According to rabble.ca, the quarry would stretch over 2,300 acres and dip 200 feet below the water table – making it deeper than Niagara Falls. Located at the headwaters of important river systems in Melancthon, Ontario, the proposed gravel “mega-quarry” would pump out 600 million litres of water every day, raising important concerns about its effects on the local water supply.
The operation would also see 150 loaded trucks leave the quarry every hour to travel down local roads. This would inevitably create dust, noise and safety problems for local residents.

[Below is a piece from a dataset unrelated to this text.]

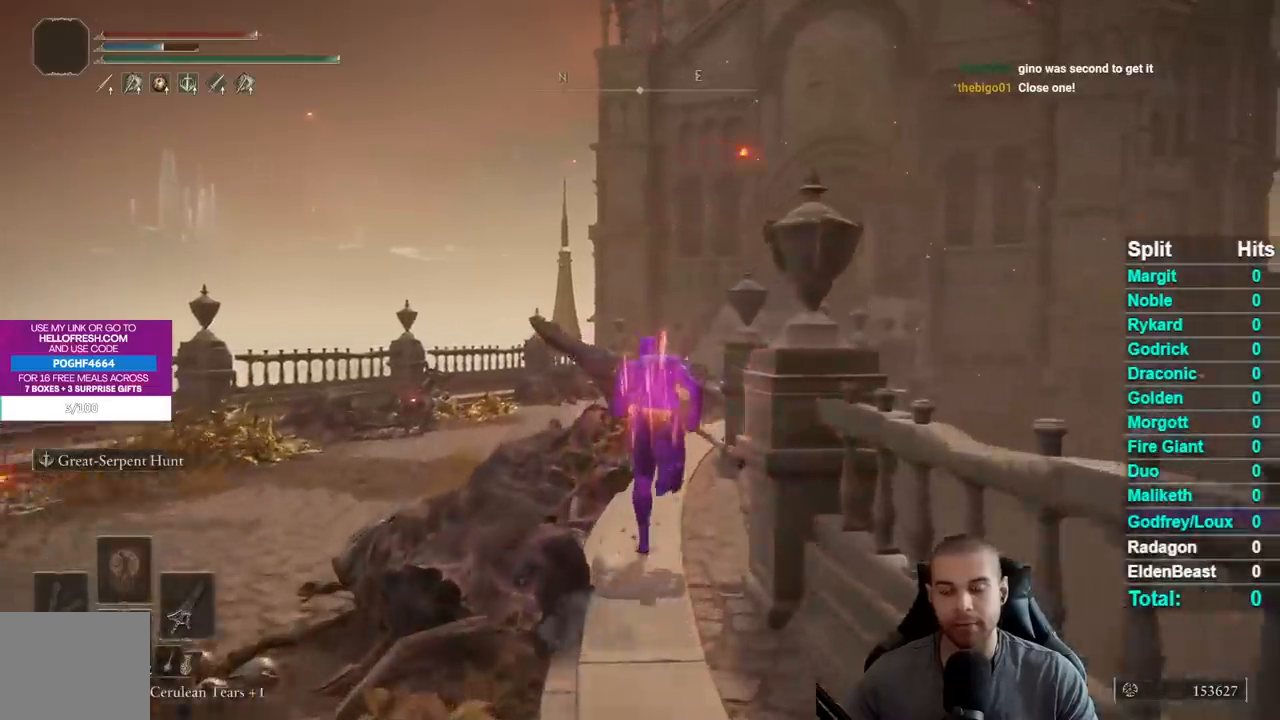
{"buttons": ["B"], "right_stick": "center", "button_events": []}
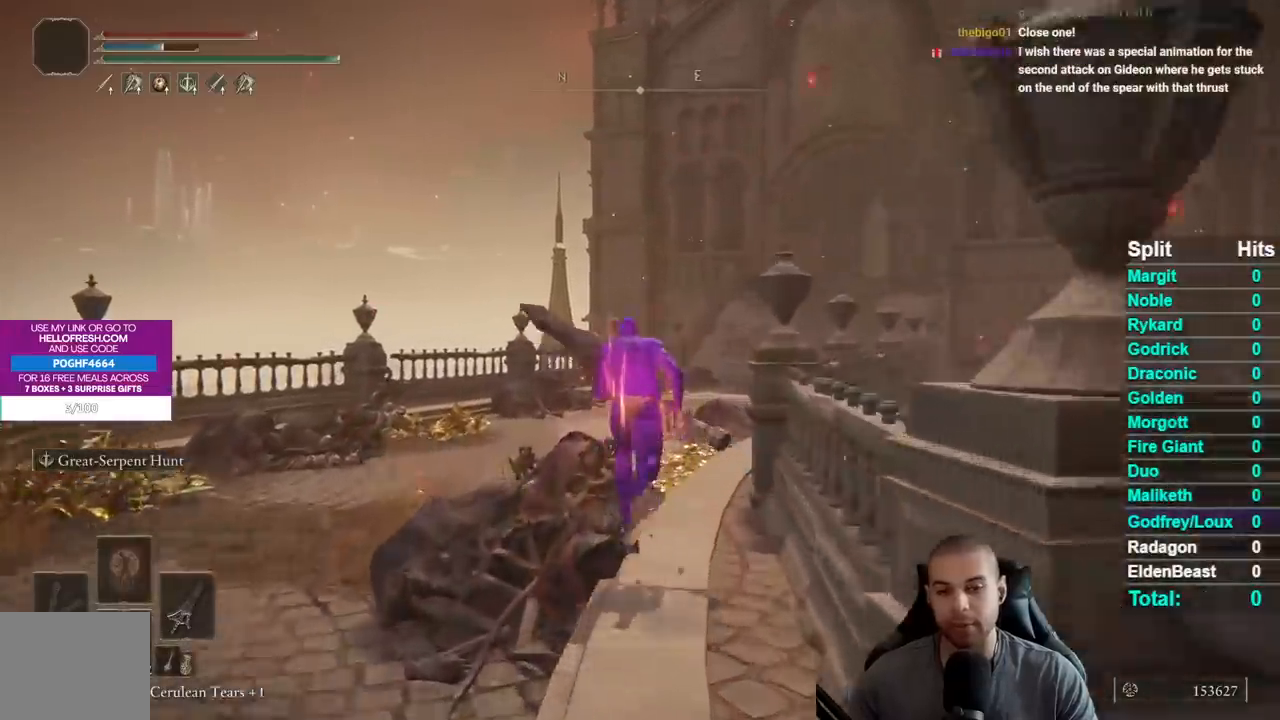
{"buttons": ["B"], "right_stick": "center", "button_events": []}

One would think that such an unprecedented project would attract rigorous government scrutiny. However, that is not the case. Rather than proceeding through a full-scale environmental assessment under the auspices of the Ontario Ministry of Environment, the application is currently being reviewed under the laxer and less environmentally-focused standards of the Ministry of Natural Resources. This is an easier process for the project owner, The Highland Companies, and the U.S. hedge fund behind it, but one that will fail to fully consider the effects of the quarry on the people and natural life to be forced to live with it.
In response, the local community is mobilizing, and has drawn attention to the quarry in high places. The Leader of the labour-based Ontario New Democratic Party, Andrea Horwarth, plus the Council of Canadians and a host of local politicians have condemned the project. The famed David Suzuki Foundation expressed serious concerns. Grassroots organizing included a five-day march from the provincial legislature in Toronto to Melancthon by 200 concerned citizens. It began, appropriately, on April 22, Earth Day 2011.
Socialists propose an immediate cancellation of the mega-quarry approval process, and urge all concerned Ontarians to add their voice in opposition to this environmentally, economically and socially destructive project.